Ever since the establishment of the asbestos removal team, members have been properly trained to remove asbestos in small- to medium-level abatement projects. The team strives to conduct the work in a safe and effective manner. In addition to its training, the team uses data collected from asbestos surveys to ensure that, if a project is likely to encounter asbestos, the team will be ready to identify and remove it in the early stages of DPW projects. The team's effort has not gone unnoticed. Before the team's formation, asbestos removal was executed through a local environmental contract. This outsourcing added time and cost to a project.

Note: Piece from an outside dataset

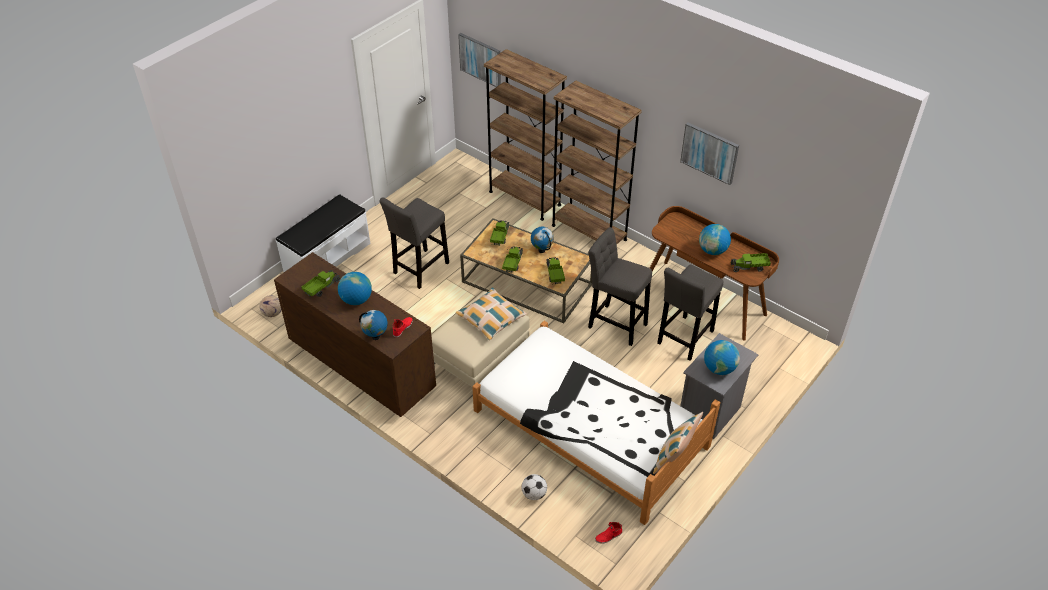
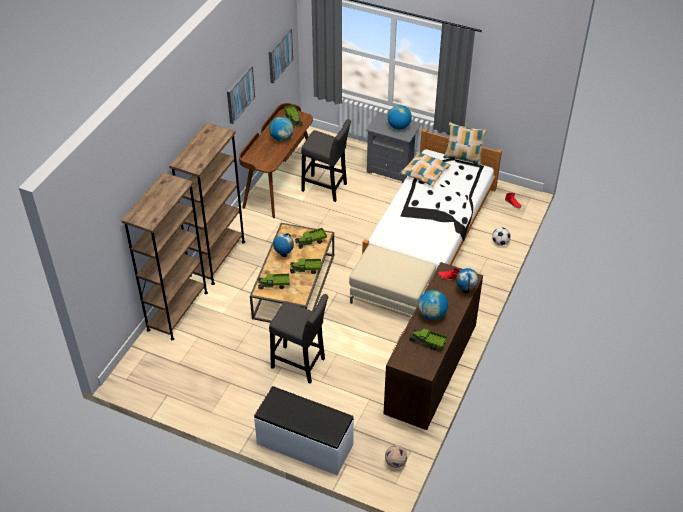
camera: 105 degrees left, 0 degrees up
(480, 59) = (103, 265): picture -> picture (279, 55)
(491, 318) = (383, 262): pillow -> pillow (424, 173)
(615, 324) = (323, 226): grey stool -> none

Since the in-house team began in 2001, USAG Yongsan has saved more than $3.2 million and reduced the asbestos-removal requirement from 30 to 60 days per project to less than a week, when compared to contracting out the work. A majority of the asbestos abatement projects are in Army Family housing, so the accelerated turnaround time lessens the impact and inconvenience to Army families. Cost savings and avoidance as well as accelerating projects allow the DPW to do more and spend funds on projects that improve the quality of life for Soldiers and Families in these resource-constrained times. Through this team's dedicated efforts, USAG Yongsan is able to deliver timely and cost-effective asbestos abatement work, ultimately providing a safer environment and peace of mind for its community members.
James C. Hamilton III is director of public works at USAG Yongsan, and Scott Weber is chief of the garrison's environmental division.